While IBH has a multifactorial cause, it is acknowledged that the immune system plays a role in its development. Hypersensitivity reactions are classified into four types, and IBH is a combination of Type I and Type IV. Type I hypersensitivity reactions develop when antigen specific allergens bind to IgE and cross-link receptors on mast cells, basophils, and eosinophils. These cells release vasoactive amines, such as histamine, that affect blood vessel size and leakage and produce inflammatory cytokines and other mediators, which result in inflammation and pruritus (itchiness). Type IV reactions, often referred to as delayed-type hypersensitivity reactions, involve cell-mediated responses particularly of activated Th-2 lymphocytes which produce IL-5 cytokine and large numbers of eosinophils, both contribute to clinical IBH manifestations.
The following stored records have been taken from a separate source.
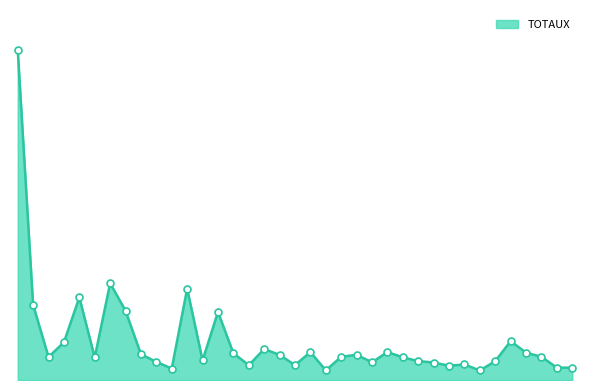

Reading right to left, what are all the values shown in this chart?

96	96	180	212	302	147	74	121	111	136	147	176	217	138	196	180	75	217	116	195	241	115	208	529	152	710	89	141	200	538	752	175	642	293	179	584	2568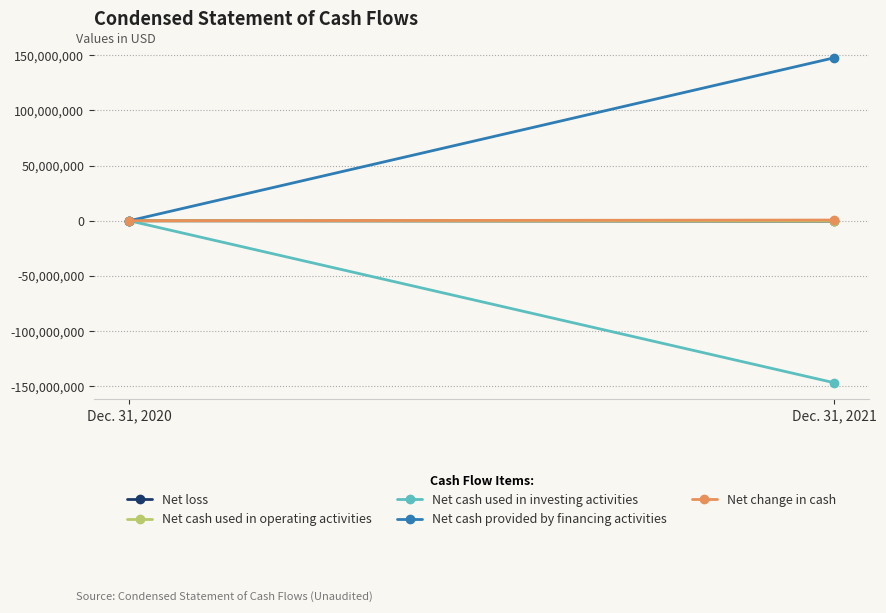

Which series changed the most between Dec. 31, 2020 and Dec. 31, 2021?

Net cash provided by financing activities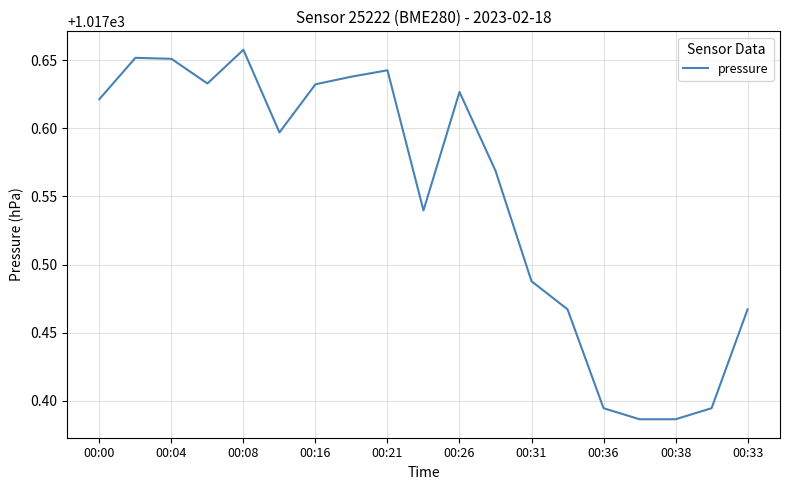

What is the difference between the maximum and minimum values?

0.3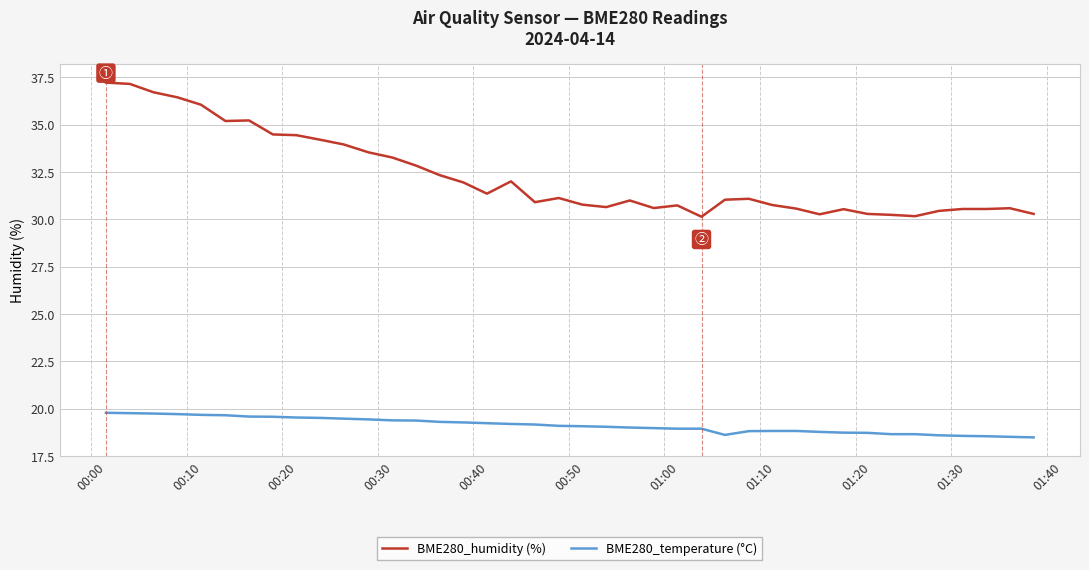

True or false: BME280_humidity (%) and BME280_temperature (°C) cross at least once.

False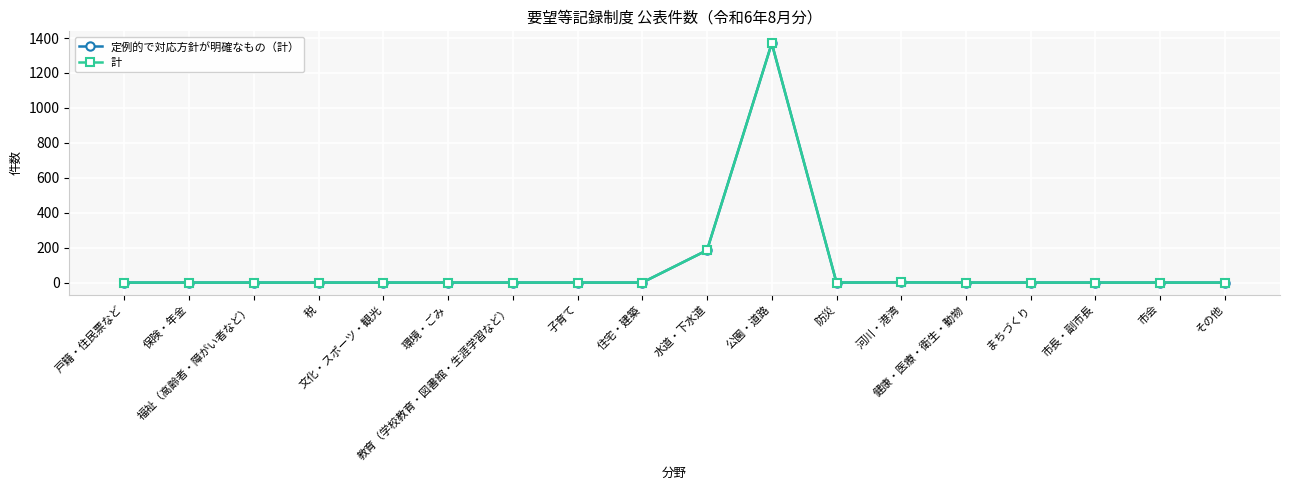

Reading left to right, what are all the values shown in this chart?

定例的で対応方針が明確なもの（計）: 戸籍・住民票など=0	保険・年金=0	福祉（高齢者・障がい者など）=0	税=0	文化・スポーツ・観光=0	環境・ごみ=0	教育（学校教育・図書館・生涯学習など）=0	子育て=0	住宅・建築=0	水道・下水道=185	公園・道路=1370	防災=0	河川・港湾=1	健康・医療・衛生・動物=0	まちづくり=0	市長・副市長=0	市会=0	その他=0
計: 戸籍・住民票など=0	保険・年金=0	福祉（高齢者・障がい者など）=0	税=0	文化・スポーツ・観光=0	環境・ごみ=0	教育（学校教育・図書館・生涯学習など）=0	子育て=0	住宅・建築=0	水道・下水道=185	公園・道路=1370	防災=0	河川・港湾=1	健康・医療・衛生・動物=0	まちづくり=0	市長・副市長=0	市会=0	その他=0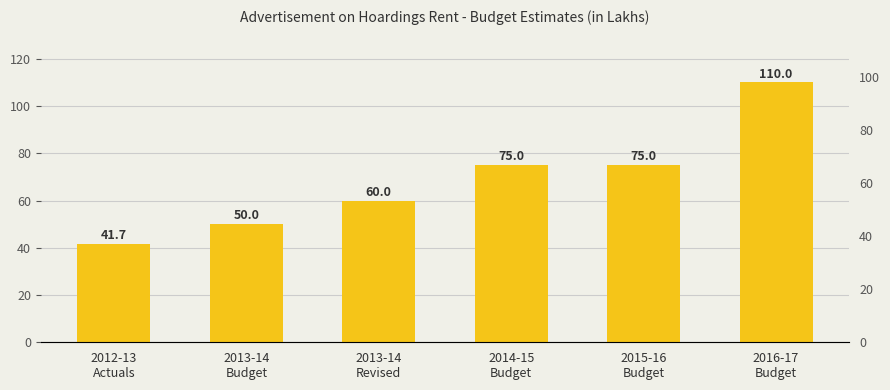

What position from the left is 2013-14
Revised?

3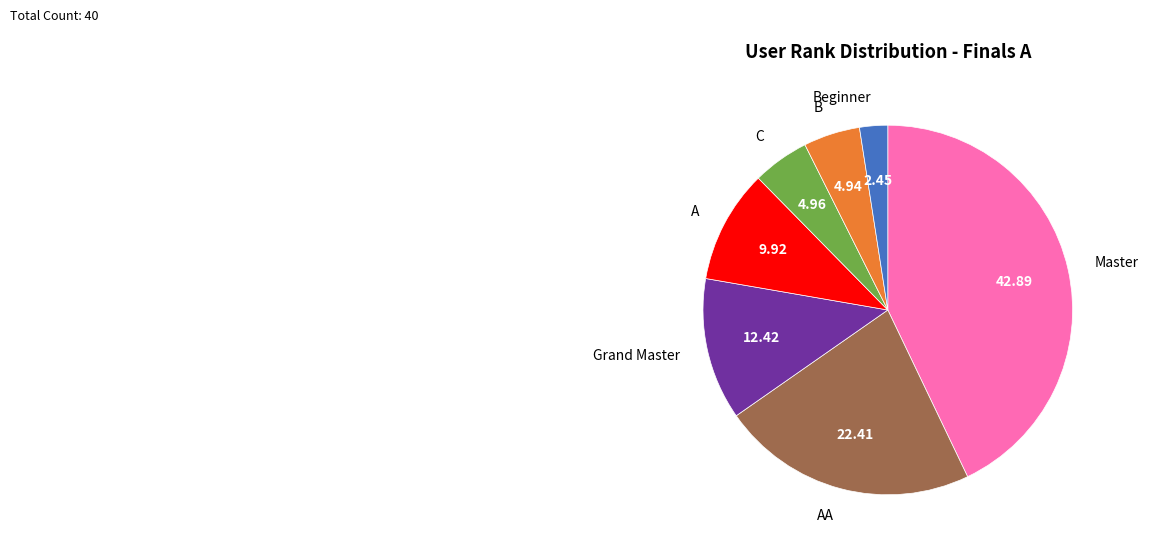

Between AA and C, which is larger?

AA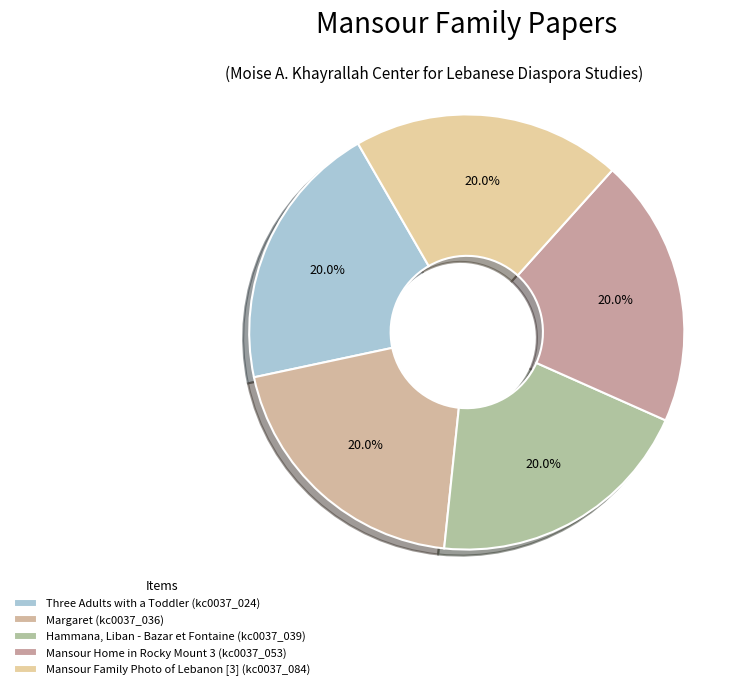

Is there a majority slice in this chart?

No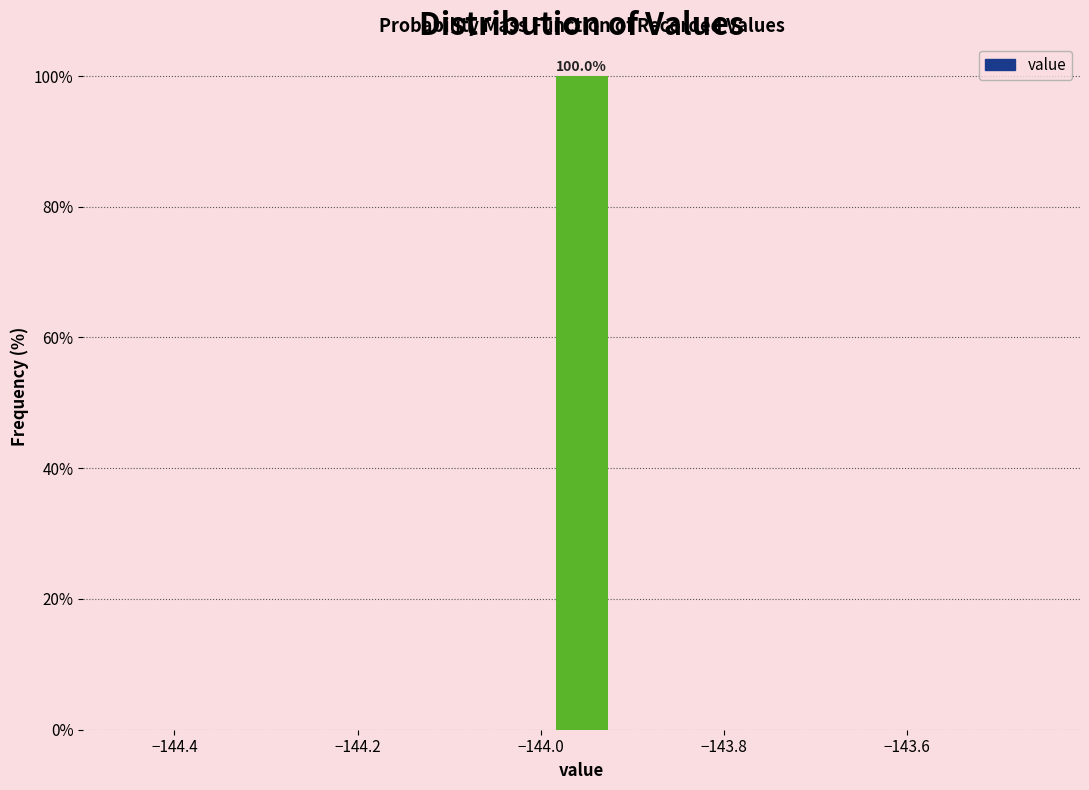

Read against the x-axis, roughly where is the centre of the tallest bar?

-143.96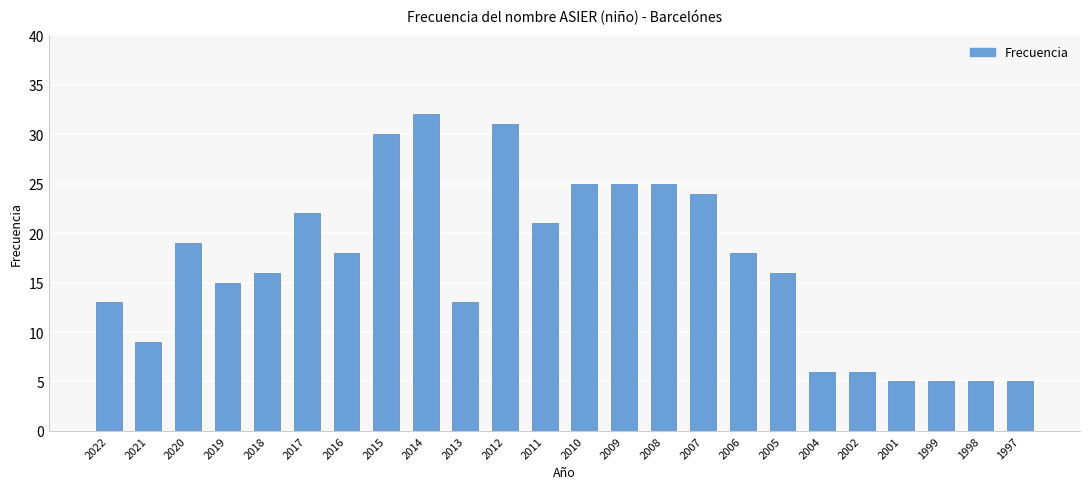

What is the value of the 17th bar from the left?

18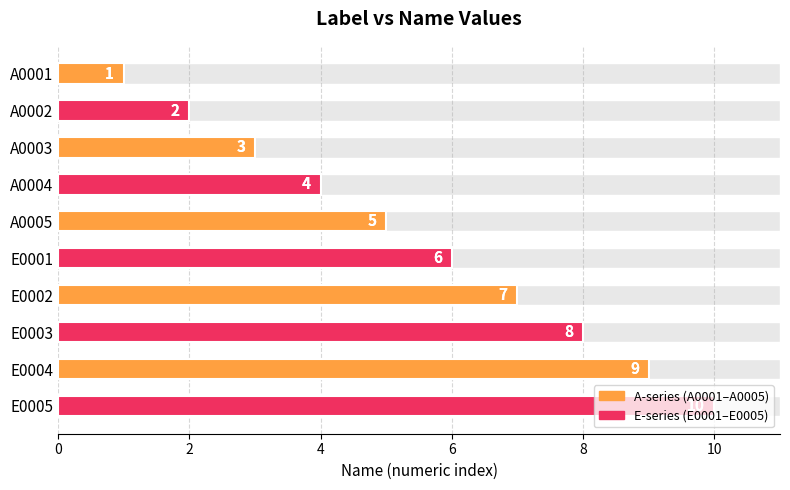

Is it true that the value at A0001 is 1?

True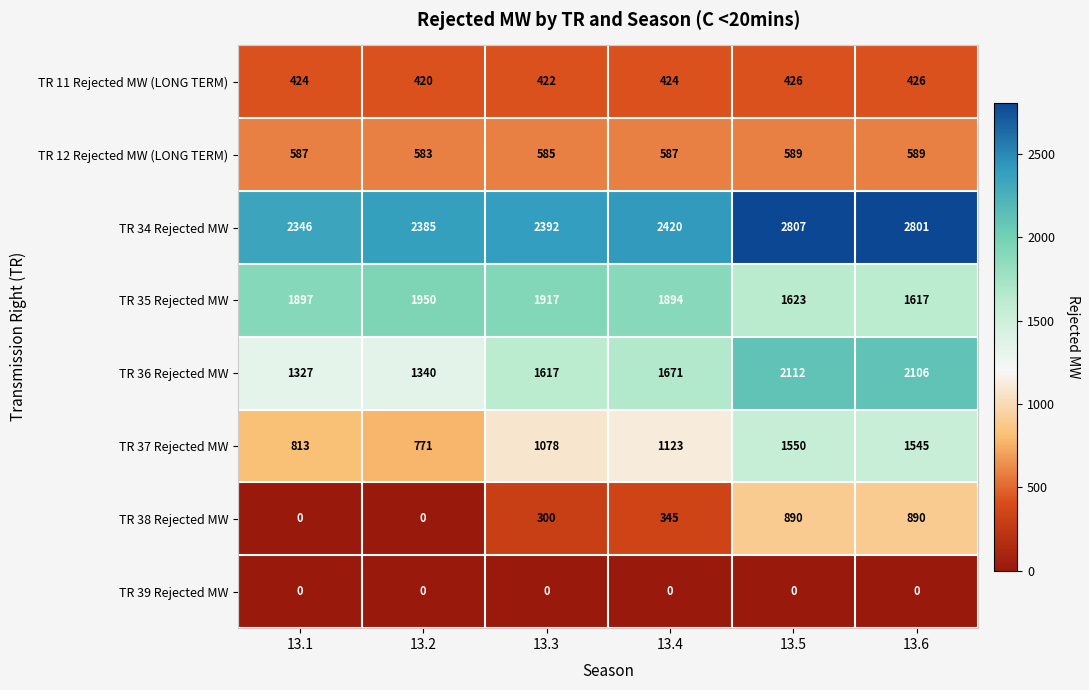

What is the spread (max minus min) of values at 13.2?

2385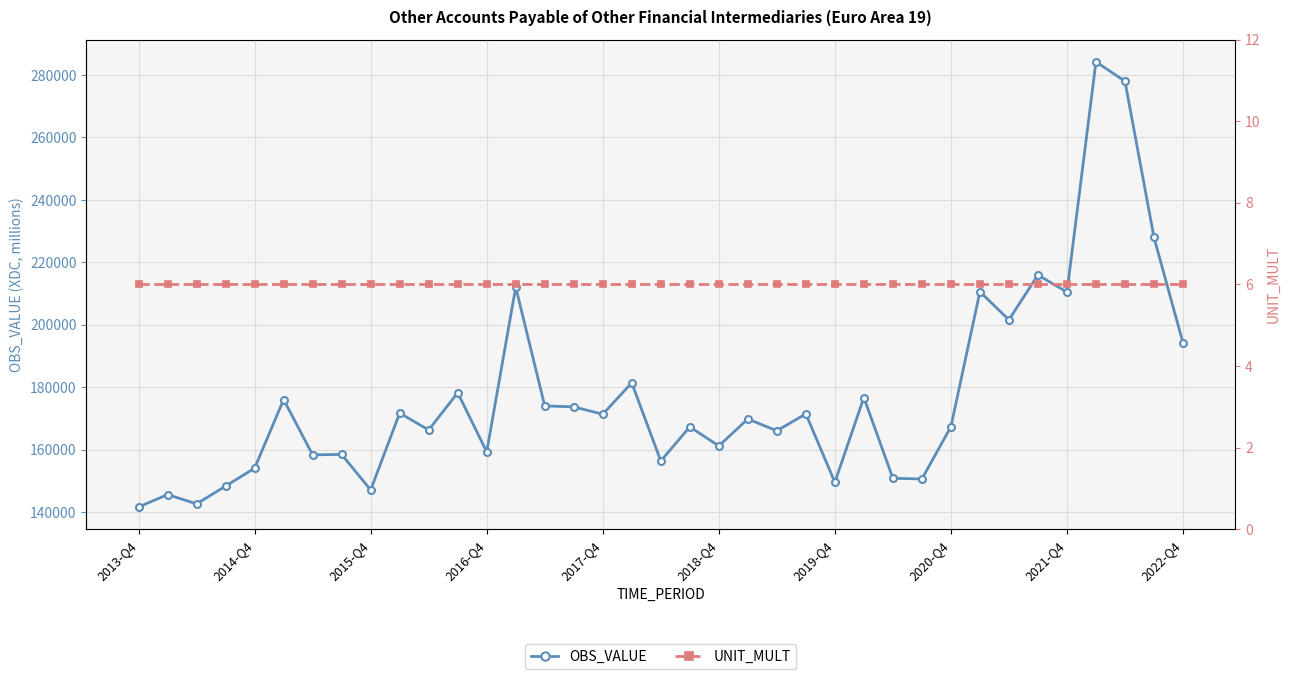

True or false: UNIT_MULT and OBS_VALUE cross at least once.

False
Immunotherapy treatment is based on a century-old concept that the immune system can be desensitized to specific allergens that trigger hypersensitivity reactions. Allergen immunotherapy (AIT) involves inoculation with gradually increasing doses of an allergen to which the individual is allergic. The incremental increases in exposure to the allergen cause the immune system to become less sensitive to the substance, which reduces the allergy signs when the substance is encountered in the future.
Data are conflicting as to whether or not traditional AIT therapies are successful in treating IBH. Research is now exploring whether IBH can be prevented by vaccination with recombinant Culicoides antigens versus whole antigen preparations to more successfully modulate the immune response, in particular, IgE response. Another interesting area under current investigation is oral immunotherapy, whereby transgenic barely expressing allergens are administered orally to prevent hypersensitivity to Culicoides.
Finally, given the important role of eosinophils in IBH pathology and the fact that IL-5 drives eosinophil activity, a novel and allergen independent vaccine has been evaluated that targets IL-5 and limits eosinophil recruitment to the affected skin. This is one of the few equine studies to investigate whether a vaccine can induce autoantibodies to cytokine IL-5 and result in clinical efficacy for IBH. This immunotherapeutic approach could be the new generation for treating chronic immune diseases and could signal that new therapies are on the horizon for horses suffering from IBH.